Airbus SE is meeting with European labor unions this week as it prepares to slash thousands of jobs and scale back its planemaking operation for a prolonged downturn, according to people familiar with the matter.
Faced with a slump that could last until 2025, Airbus may not be able to avoid mandatory job cuts, one of the people said. Staff reductions will stretch beyond the commercial aviation division hit hard by the coronavirus, with the helicopter and defense units also set to lose headcount, said the person, who asked not to be named discussing confidential matters.
The Toulouse, France-based planemaker has so far prioritized voluntary measures such as early retirement as it fine-tunes a plan to cut costs. It’s also exploring ideas like shorter working weeks to ease the impact on employees and minimize backlash in its home countries of France and Germany, which have committed billions to aid aviation. These measures alone aren’t likely to generate the cash savings required for an extended period of lower demand, the person said.
Airbus must “limit” job cuts as much as possible, a French minister said Tuesday. Junior economy minister Agnes Pannier-Runacher told BFM Business that she understood an adjustment was necessary with the drop in orders, but that the French aerospace plan was designed to help the industry through the crisis.
The aircraft manufacturer has seen demand for its planes dry up along with global travel this year after the virus spread across the globe. Chief Executive Officer Guillaume Faury has been warning for weeks that urgent action is needed to stem cash outflows.
Faury told German newspaper Die Welt in an interview Monday that the company is braced for production and deliveries about 40% lower for the next two years and the solutions available to help mitigate the impact “will not be enough.”
The 40% figure is consistent with targets first announced in April, and reflects the shortfall measured against pre-coronavirus plans to increase output levels through 2023.
Lower Output
Shares in the Toulouse, France-based plane maker gained 3.3% to 65.43 euros as of 9:18 a.m. in Paris, paring the drop this year to 50%.
In April, Airbus said it would reduce output of its mainstay A320 series narrow-body by one-third, with larger cutbacks on its wide-body A330 and A350 aircraft.
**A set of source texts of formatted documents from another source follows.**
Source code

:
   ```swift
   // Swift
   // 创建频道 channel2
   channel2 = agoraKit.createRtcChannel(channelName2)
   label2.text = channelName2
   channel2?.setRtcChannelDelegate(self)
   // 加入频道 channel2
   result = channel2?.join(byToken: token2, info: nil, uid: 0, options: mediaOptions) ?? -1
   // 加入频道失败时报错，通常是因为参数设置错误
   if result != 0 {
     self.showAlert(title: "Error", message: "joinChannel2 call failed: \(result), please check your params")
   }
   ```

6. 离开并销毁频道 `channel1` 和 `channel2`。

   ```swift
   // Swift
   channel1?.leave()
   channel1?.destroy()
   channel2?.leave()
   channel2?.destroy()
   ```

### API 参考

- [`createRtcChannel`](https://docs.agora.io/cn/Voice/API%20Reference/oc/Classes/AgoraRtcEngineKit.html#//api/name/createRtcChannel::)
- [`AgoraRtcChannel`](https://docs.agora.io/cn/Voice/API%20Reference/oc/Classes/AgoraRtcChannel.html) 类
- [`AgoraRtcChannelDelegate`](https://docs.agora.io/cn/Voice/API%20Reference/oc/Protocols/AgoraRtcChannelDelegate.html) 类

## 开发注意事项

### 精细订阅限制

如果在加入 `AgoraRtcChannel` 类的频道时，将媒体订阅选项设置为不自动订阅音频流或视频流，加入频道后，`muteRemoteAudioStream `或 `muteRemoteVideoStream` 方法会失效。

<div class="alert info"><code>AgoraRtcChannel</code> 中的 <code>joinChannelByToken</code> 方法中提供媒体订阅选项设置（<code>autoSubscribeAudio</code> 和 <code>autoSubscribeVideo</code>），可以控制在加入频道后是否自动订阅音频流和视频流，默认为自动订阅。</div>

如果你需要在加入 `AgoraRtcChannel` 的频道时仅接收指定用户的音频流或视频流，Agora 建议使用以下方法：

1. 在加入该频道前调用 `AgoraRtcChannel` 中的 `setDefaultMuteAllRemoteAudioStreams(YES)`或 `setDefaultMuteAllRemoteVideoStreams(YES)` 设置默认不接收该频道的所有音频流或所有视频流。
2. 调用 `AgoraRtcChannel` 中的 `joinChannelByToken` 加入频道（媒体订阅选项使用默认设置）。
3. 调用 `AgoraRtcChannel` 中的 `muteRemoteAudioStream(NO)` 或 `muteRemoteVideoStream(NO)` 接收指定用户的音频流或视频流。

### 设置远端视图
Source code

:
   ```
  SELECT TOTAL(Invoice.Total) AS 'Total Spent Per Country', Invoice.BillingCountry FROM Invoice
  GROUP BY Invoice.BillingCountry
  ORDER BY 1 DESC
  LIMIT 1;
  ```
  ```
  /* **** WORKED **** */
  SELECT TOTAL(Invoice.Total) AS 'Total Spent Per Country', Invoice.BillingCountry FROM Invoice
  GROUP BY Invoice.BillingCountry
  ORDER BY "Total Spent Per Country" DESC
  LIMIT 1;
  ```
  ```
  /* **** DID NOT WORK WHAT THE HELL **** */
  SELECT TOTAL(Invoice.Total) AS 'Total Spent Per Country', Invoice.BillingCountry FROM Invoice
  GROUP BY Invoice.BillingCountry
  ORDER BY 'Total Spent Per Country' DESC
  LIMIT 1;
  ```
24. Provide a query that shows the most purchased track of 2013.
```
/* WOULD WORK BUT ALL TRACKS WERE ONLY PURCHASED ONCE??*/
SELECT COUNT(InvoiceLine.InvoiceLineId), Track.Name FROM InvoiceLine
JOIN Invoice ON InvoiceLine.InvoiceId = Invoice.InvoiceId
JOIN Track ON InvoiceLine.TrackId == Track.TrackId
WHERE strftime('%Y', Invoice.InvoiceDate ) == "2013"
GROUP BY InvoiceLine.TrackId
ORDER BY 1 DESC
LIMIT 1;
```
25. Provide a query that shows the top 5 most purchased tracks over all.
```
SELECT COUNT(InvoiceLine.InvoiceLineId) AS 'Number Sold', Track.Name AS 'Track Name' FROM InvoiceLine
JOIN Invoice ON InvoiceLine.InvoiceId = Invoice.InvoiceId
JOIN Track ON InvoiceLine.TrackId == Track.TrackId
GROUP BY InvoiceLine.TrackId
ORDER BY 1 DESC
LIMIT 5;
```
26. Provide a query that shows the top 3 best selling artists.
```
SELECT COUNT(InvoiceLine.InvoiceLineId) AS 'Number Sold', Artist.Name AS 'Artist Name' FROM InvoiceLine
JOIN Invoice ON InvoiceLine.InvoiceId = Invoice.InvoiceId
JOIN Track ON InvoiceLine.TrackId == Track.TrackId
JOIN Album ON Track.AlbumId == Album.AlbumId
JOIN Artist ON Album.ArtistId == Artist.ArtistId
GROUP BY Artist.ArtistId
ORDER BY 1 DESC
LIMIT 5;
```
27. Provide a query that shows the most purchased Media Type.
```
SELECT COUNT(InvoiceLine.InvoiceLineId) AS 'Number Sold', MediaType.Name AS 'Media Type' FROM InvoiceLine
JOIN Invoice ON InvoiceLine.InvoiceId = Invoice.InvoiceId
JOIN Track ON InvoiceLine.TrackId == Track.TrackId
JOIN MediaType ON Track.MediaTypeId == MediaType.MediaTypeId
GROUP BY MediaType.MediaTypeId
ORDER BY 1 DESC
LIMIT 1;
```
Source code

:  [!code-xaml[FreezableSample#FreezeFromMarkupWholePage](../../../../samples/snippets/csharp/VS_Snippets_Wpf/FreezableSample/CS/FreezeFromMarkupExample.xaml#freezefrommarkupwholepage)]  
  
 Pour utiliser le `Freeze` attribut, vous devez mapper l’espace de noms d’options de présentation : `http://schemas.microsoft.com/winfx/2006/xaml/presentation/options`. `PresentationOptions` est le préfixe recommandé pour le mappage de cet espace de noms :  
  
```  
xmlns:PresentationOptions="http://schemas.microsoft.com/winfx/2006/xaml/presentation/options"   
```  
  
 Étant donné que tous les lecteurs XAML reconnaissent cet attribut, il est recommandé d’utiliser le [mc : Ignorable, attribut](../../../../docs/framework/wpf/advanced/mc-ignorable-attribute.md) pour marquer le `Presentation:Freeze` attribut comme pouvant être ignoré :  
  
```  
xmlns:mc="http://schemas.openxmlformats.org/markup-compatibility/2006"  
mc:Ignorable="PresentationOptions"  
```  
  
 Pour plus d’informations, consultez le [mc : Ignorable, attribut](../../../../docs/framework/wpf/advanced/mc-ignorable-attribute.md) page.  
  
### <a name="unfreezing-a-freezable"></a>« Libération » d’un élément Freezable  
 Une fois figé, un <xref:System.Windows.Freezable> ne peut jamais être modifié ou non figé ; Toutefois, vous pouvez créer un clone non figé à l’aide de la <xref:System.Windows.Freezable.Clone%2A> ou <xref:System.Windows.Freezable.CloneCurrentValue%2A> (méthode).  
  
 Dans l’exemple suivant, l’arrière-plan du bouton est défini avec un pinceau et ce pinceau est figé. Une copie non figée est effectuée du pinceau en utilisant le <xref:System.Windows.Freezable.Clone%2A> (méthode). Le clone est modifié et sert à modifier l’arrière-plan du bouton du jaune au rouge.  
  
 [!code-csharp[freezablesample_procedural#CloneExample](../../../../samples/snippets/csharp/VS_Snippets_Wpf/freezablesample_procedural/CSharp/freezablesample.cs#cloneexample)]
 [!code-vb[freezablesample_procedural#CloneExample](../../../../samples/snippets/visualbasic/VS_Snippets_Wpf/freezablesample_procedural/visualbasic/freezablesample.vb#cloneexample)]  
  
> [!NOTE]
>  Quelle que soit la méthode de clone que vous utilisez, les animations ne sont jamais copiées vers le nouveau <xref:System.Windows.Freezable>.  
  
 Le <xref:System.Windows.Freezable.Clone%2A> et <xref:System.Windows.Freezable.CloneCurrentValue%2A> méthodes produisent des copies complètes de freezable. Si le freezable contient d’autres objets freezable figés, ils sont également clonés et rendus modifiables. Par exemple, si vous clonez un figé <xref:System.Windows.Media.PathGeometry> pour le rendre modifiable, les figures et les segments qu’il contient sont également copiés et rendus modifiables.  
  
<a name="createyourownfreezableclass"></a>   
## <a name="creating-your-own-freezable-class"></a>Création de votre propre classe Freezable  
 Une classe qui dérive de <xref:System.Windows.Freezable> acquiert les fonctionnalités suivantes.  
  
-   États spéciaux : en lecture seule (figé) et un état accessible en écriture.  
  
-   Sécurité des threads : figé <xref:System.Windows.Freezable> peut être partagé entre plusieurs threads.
The company is meeting with unions this week, the people said. The impact on jobs will be worse than under a prior restructuring called Power8 more than a decade ago, when the company cut 10,000 posts, one of the people said.
Airbus unions will meet with the company on Tuesday and Wednesday after holding their own discussions Monday.
An Airbus spokesman declined to comment on the agenda of internal meetings.